M. Barbin de Saint-Nazaire  

 

J’habitais au 100 rue de Pornichet, mes parents tenaient un café « le Café de la Côte » à proximité du collège Saint-louis, je suis nazairien de naissance

 Les premiers anglais que j’ai vu arriver à Saint-Nazaire devaient être en septembre 1939, il en arrivait de partout, se rendant à Saint-Louis (collège transformé en caserne anglaise), à la caserne militaire (gendarmerie actuelle), au camp de Plaisance et au camp militaire de Gron où était entreposer beaucoup de matériel. Les anglais étaient  des gens très gentils et très familiers. Dans le café  beaucoup d’anglais fraternisaient avec les nazairiens.

 Le 17 juin 1940 j’étais en promenade avec ma sœur sur le boulevard de mer à la hauteur du monument  américain, c’était noir de monde, beaucoup d’anglais se dirigeaient vers le port de Saint-Nazaire, ils quittaient le collège Saint-Louis. Nous ressentions une petite panique, nous nous demandions ce qu’il se passait, les anglais courraient dans tous les sens. C’était spectaculaire de voir tous ces soldats s’embarquer par toutes sortes de moyens aux jetés de Saint-Nazaire. Nous avions des échos que les allemands arrivaient du côté de Nantes, et par la suite nous savions que les anglais avaient reçu l’ordre d’évacuer le plus rapidement possible, mais nombreux ne connaissaient pas les raisons de cet empressement, c’était une vraie débâcle, c’était sauve qui peut, par contre ils savaient que les jours précédent les allemands avaient posés des mines à l’entrée de l’estuaire de la Loire.

 De notre position j’ai vu l’avion bombarder le Lancastria et les explosions qui s’en suivirent, aussitôt j’ai vu les bacs de Loire, les chalutiers, les remorqueurs et le baliseur Paul Leferme  faire route sur le Lancastria. Je n’ai pas vu le retour des bateaux le soir

 Le lendemain j’ai su l’ampleur de la catastrophe par mon cousin M Porcher dont  son père était marin sur le Paul Leferme  qui s’était rendu pour porter secours aux naufragés du Lancastria. M Porcher est rester au moins 8 jours a sentir le mazout sur tout son corps tellement il y en avait sur l’eau, c’était horrible ce que m’avait raconté mon cousin.

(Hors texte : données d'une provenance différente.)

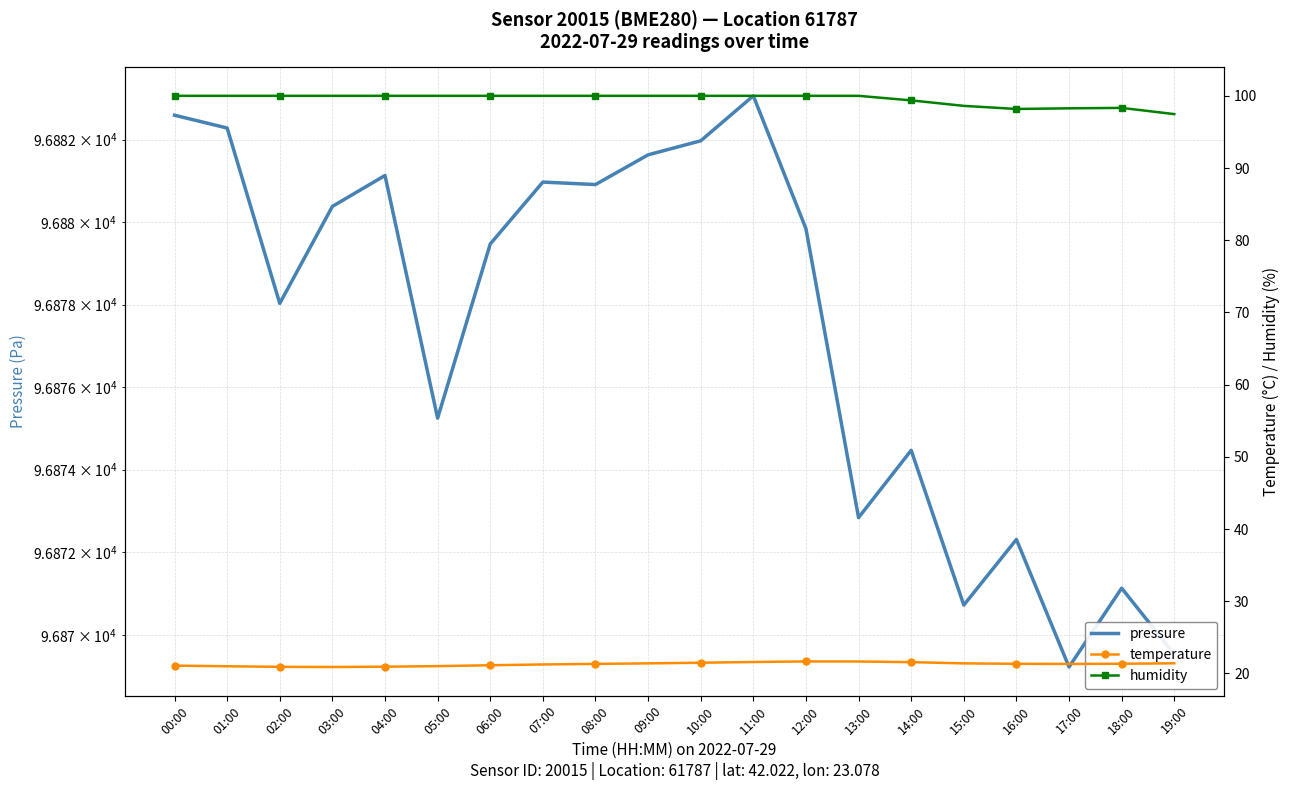

Between 12:00 and 14:00, which is larger?

12:00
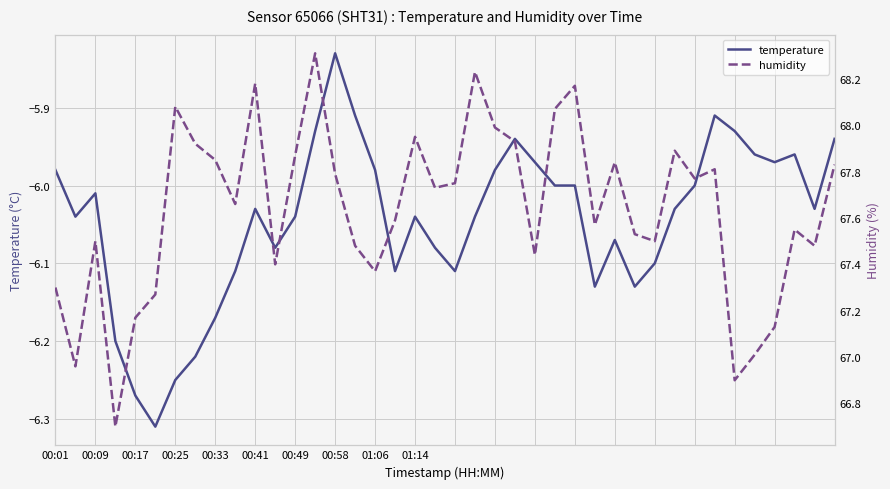

Rank the series at 35 from highest to lowest value.

humidity, temperature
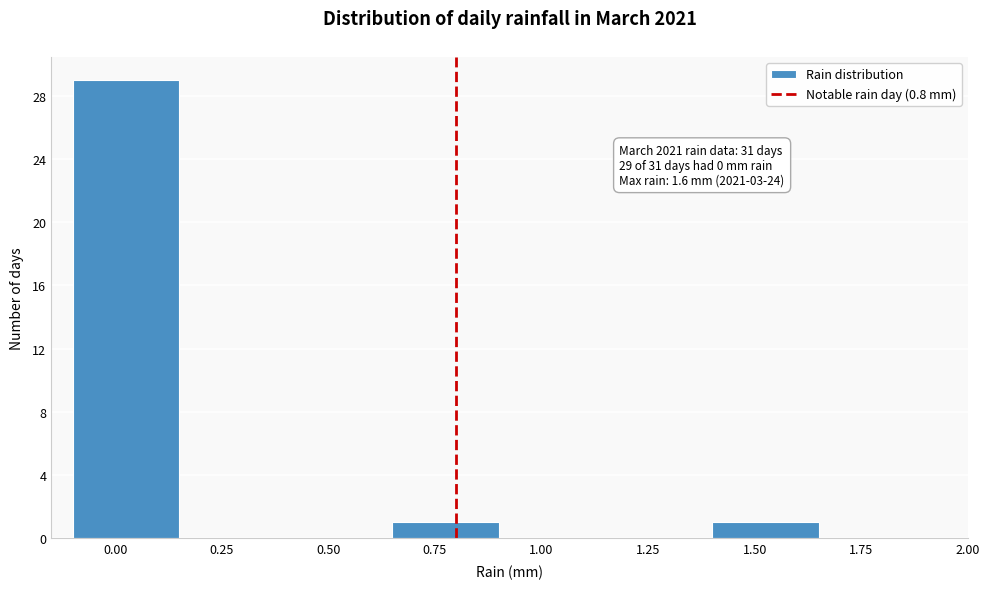

Over which range of the x-axis is the bar tallest?

-0.10 to 0.15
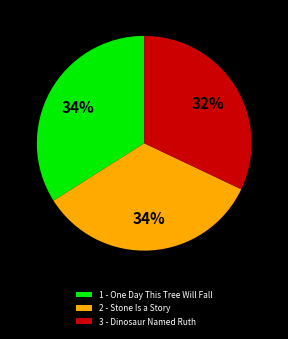

Which slice is the smallest?

3 - Dinosaur Named Ruth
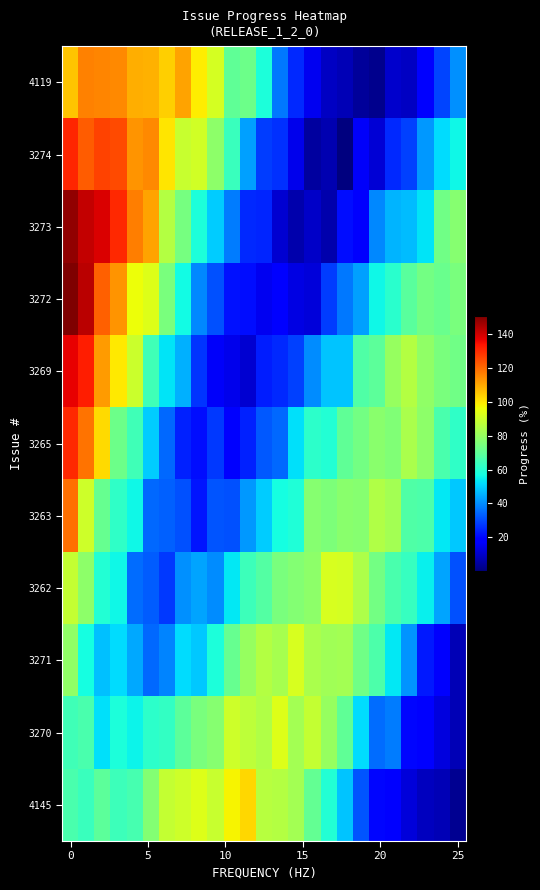

At how many categories does at least one series exceed 53?

25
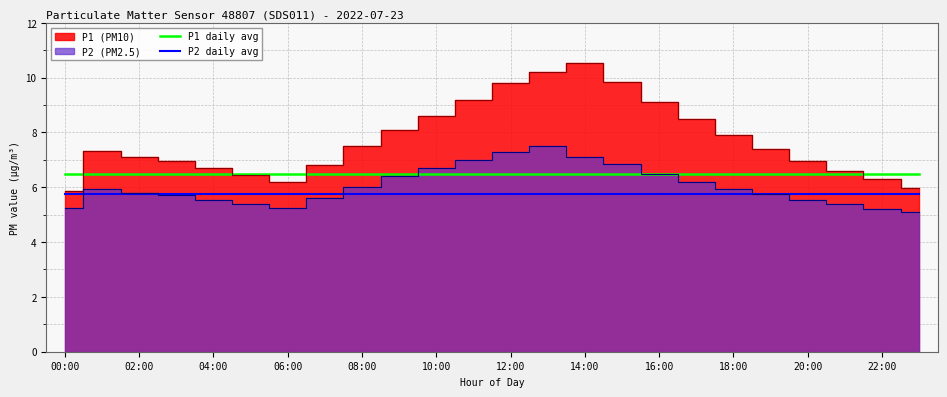

True or false: P2 daily avg has a value of 2.2 at 12:00.

False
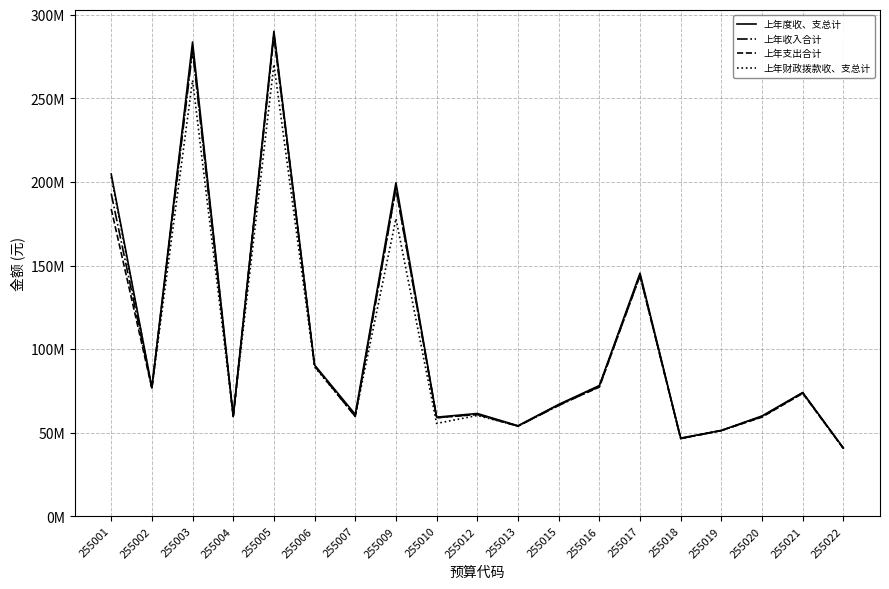

What is the sum of the 上年度收、支总计 values at 255007 and 255012?

122587028.9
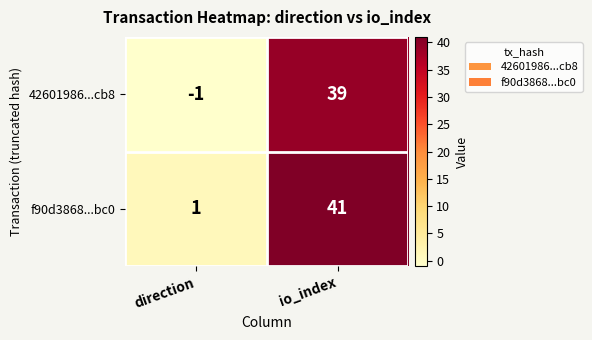

True or false: f90d3868...bc0 has a value of 10 at io_index.

False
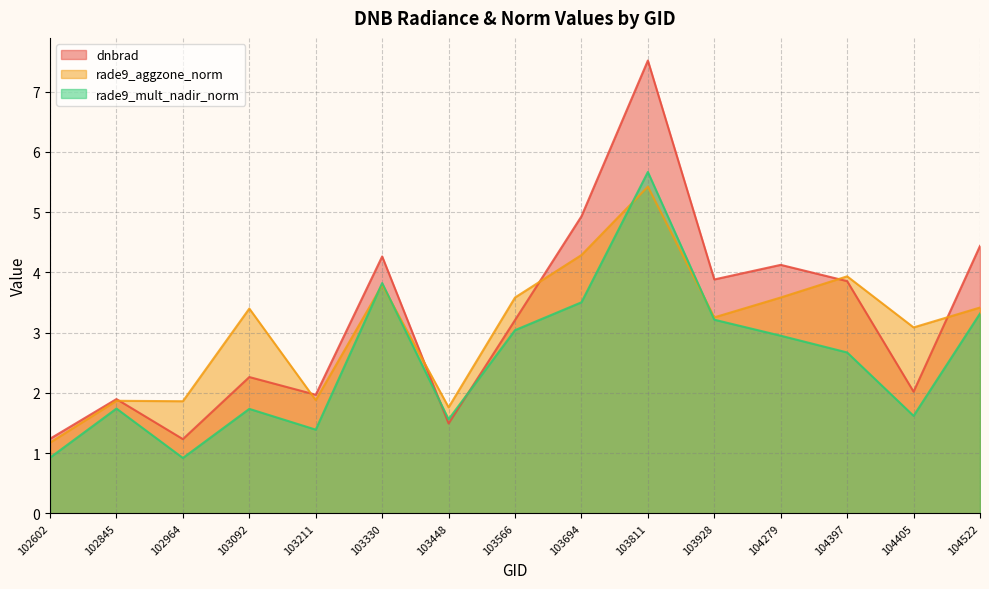

Which series ends up on top after the final intersection of dnbrad and rade9_aggzone_norm?

dnbrad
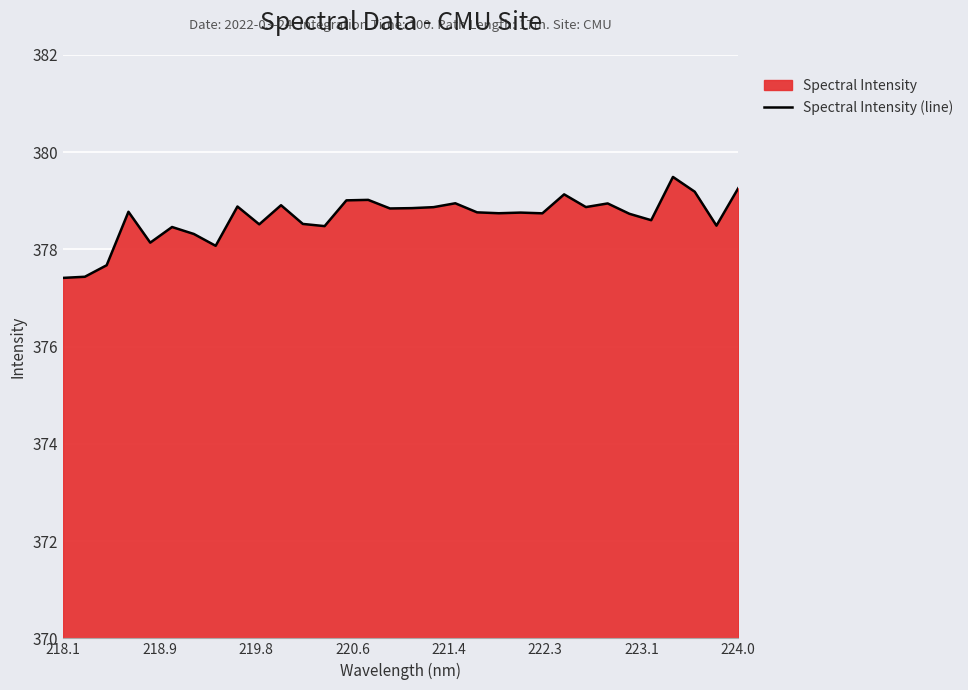

The chart shows a value of 379.3 at 224.0. True or false?

True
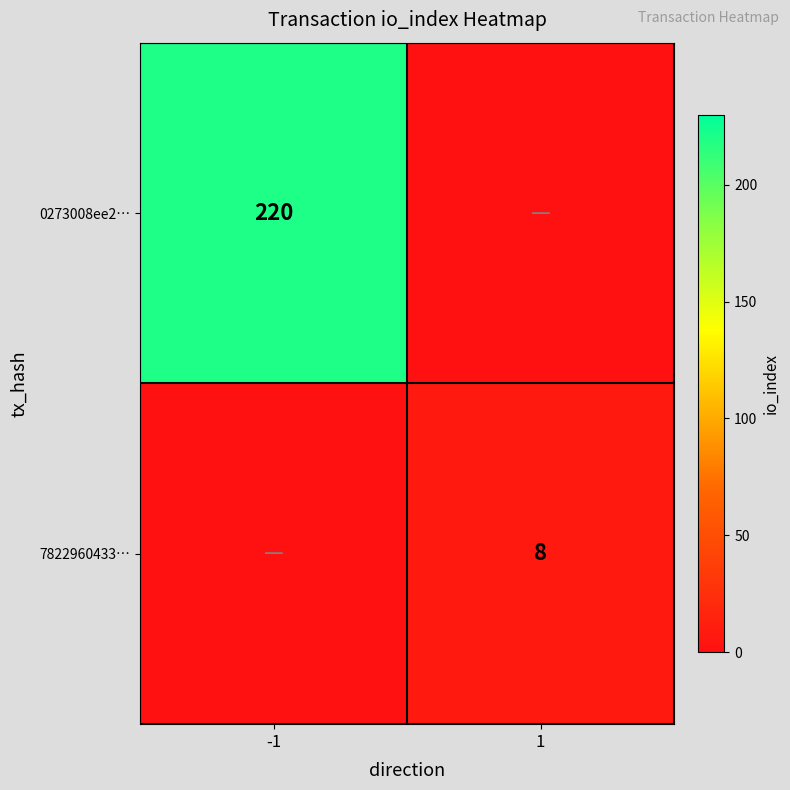

What is the difference between the highest and lowest values at 1?

8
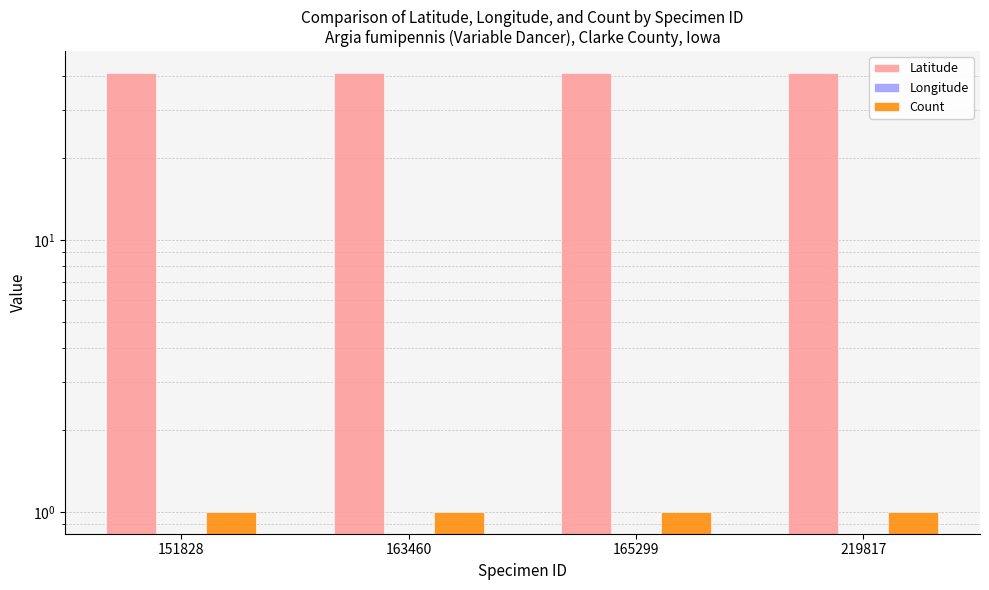

At how many categories does at least one series exceed 10?

4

 Les jours suivant les allemands sont arrivés, arrogants voir affreux, nous ne pouvions plus accéder au port, la plage était interdite mais surveillée pour récupérer les corps du naufrage du Lancastria, c’était l’horreur  de voir ces corps non identifiables, la croix rouge faisait de nombreux aller retour, il y avait beaucoup de mazout sur les plages entre Gavy et Sainte-Marguerite, les allemands sont restés très indifférents au naufrage du Lancastria.

 La vie à Saint-Nazaire était devenue très difficile, j’ai connu 42 bombardements, j’ai failli être fusillé le 27 mars 1942 le lendemain de l’opération Chariot, les allemands étaient comme des fous ils tiraient sur tout ce qui bougeait. J’étais chez moi à l’étage, je regardais dehors par une lucarne quand un mitrailleur allemand qui se trouvait à la tourelle du blockhaus de Saint-Louis se mit à tirer sur notre maison j’ai descendu aussitôt, les allemands sont arrivé chez nous en tapant à la porte comme s’ils donnaient des coups de marteaux, ils  m’ont sorti de chez moi, m’ont mis contre le mur pour me fusiller juste à ce moment là un allemand client du café de mes parents à empêcher la fusillade car il nous connaissait et toute cette horrible scène était du à la chemise anglaise que je portais inconsciemment sur moi.

 En 1943 nous avons évacués Saint-Nazaire pour le Gavre d’où la connaissance de madame Barbin.

De retour à Saint-Nazaire nous avons énormément souffert de cette guerre, il a fallu tout reconstruire, mais avant de reconstruire nous devions déblayer la ville, il ne restait plus rien, c’était le vide, l’horreur de la guerre, beaucoup de malheur dans toutes les familles nazairiennes.